Female students often discreetly observed Brookman’s wife. Smiley face, big teeth, whitey blond hair in a ponytail, you could hardly tell if she was getting gray. Her eyes were a little close together and wild blue. She wore big horn-rimmed glasses. Some of them called her a dog. But with big tits. She had a big ass, oh yeah, some said her ass was humongous. But that was only because she had one and some of them didn’t. Her neck was wrinkly, her face too, from the sun. She dressed badly. She looked like one of the women on the PBS nature shorts you saw when you were a kid. Oh, Maud thought, there were a million happy-go-lucky women wearing khaki shirts being smart in nature shorts and sticking their fingers in wombats’ ears but there was only one Brookman. And only one me. Maybe on the next canoe trip she can wander into quicksand and they’ll find her horn-rims on the top and the rest of her thirty million years later. Laughing and crying, she spun around in her smoke-filled room until she sank to her knees by the bed, pressing her face into her forearm.
She burst out of her room to look downstairs and saw her father reading the day’s mail with a copy of the Gazette beside him. He looked up at her gravely.

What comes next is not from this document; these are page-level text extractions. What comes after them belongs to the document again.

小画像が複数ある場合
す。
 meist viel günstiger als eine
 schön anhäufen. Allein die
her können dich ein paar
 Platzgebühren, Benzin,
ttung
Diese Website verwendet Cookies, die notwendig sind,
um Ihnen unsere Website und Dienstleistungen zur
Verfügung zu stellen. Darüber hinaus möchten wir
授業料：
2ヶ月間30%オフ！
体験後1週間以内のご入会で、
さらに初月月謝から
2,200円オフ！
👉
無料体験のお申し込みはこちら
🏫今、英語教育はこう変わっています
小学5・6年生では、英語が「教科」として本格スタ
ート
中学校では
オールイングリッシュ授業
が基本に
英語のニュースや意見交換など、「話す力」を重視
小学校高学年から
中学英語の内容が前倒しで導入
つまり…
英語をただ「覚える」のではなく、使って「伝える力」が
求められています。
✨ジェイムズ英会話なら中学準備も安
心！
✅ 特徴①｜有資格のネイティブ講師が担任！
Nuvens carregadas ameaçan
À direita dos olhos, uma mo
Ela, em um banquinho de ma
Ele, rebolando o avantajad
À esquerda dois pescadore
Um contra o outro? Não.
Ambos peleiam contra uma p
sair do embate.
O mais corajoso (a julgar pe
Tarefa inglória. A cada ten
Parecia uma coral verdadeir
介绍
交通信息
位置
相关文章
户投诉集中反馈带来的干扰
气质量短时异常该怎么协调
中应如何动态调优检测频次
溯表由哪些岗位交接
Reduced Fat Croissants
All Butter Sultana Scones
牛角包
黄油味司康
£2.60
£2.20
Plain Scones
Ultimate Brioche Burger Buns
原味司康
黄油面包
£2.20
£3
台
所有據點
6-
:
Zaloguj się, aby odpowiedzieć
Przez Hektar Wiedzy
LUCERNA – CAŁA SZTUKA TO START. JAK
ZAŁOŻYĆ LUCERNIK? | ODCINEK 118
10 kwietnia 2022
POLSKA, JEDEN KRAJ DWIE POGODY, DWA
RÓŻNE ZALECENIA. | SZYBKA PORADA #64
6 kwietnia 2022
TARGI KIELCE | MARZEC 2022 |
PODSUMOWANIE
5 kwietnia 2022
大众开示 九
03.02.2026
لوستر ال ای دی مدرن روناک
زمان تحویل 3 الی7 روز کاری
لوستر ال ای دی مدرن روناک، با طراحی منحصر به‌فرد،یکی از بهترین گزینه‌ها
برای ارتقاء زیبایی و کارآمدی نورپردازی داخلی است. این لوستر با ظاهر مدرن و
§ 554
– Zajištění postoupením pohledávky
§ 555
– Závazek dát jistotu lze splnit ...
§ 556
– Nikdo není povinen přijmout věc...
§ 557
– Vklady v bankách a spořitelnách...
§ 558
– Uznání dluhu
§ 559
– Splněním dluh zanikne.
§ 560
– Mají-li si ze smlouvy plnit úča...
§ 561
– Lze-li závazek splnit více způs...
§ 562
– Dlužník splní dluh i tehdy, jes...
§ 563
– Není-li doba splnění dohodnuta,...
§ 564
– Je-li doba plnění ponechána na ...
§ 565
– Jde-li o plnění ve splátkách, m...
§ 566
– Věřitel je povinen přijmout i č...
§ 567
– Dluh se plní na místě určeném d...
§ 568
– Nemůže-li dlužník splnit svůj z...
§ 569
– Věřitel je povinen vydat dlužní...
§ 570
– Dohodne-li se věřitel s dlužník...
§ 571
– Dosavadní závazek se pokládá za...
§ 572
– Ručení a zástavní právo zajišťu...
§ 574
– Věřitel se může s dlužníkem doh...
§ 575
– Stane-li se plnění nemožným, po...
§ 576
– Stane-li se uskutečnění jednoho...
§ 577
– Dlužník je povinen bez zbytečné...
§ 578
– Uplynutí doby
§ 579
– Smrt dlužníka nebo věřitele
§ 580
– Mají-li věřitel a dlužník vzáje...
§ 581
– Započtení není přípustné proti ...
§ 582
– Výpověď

“I owe you a bottle of whiskey,” she said. And she wanted to say don’t look so pathetic, and there were so many other things she wanted to say.
“Forget it,” he said coldly.
“No, I’ll get you one right now. I’ll go out. I’m really sorry. I’ve been out of my head.”
“Yeah. So forget it.”
She breezed past his chair to get a glass of cold milk. He followed her into the kitchen.
“Hey, Maud,” he said. He held up the college paper. “What’s this?”
“That’s my contribution to the Gazette, Dad.”
“Don’t they have a thing called hate speech?”
“It is not hate speech,” she shouted at him. “It’s the advocacy of the rights of women to access and control their own lives. And not have them controlled by — you know who I mean, don’t you, Dad? Controlled by hypocrites. You were the one who told me Grandpa’s stories of Fat Frank Spellman in New York.”
“Never mind Fat Frank Spellman,” Stack said. He ran out of breath and sat down next to his oxygen machine, though he did not pick up the tube. “Oh, Maudie, you don’t understand it at all. You don’t get it. You put yourself in danger. You think the whole world is that college?”
“If I want to speak out, Dad—”
“Oh, shit,” Stack said. “Speak out! Speak out! Stand tall! ‘Lift every voice and sing, till earth and heaven ring.’ Victory to the Vietcong! Those people don’t come from where you come from. Not in any way, get it? You’ll be the one that pays from riling up the religious fanatics and shitheads. It’ll be you that pays! Whaddaya bet? Not some rich kid. Not one of these professors. You.”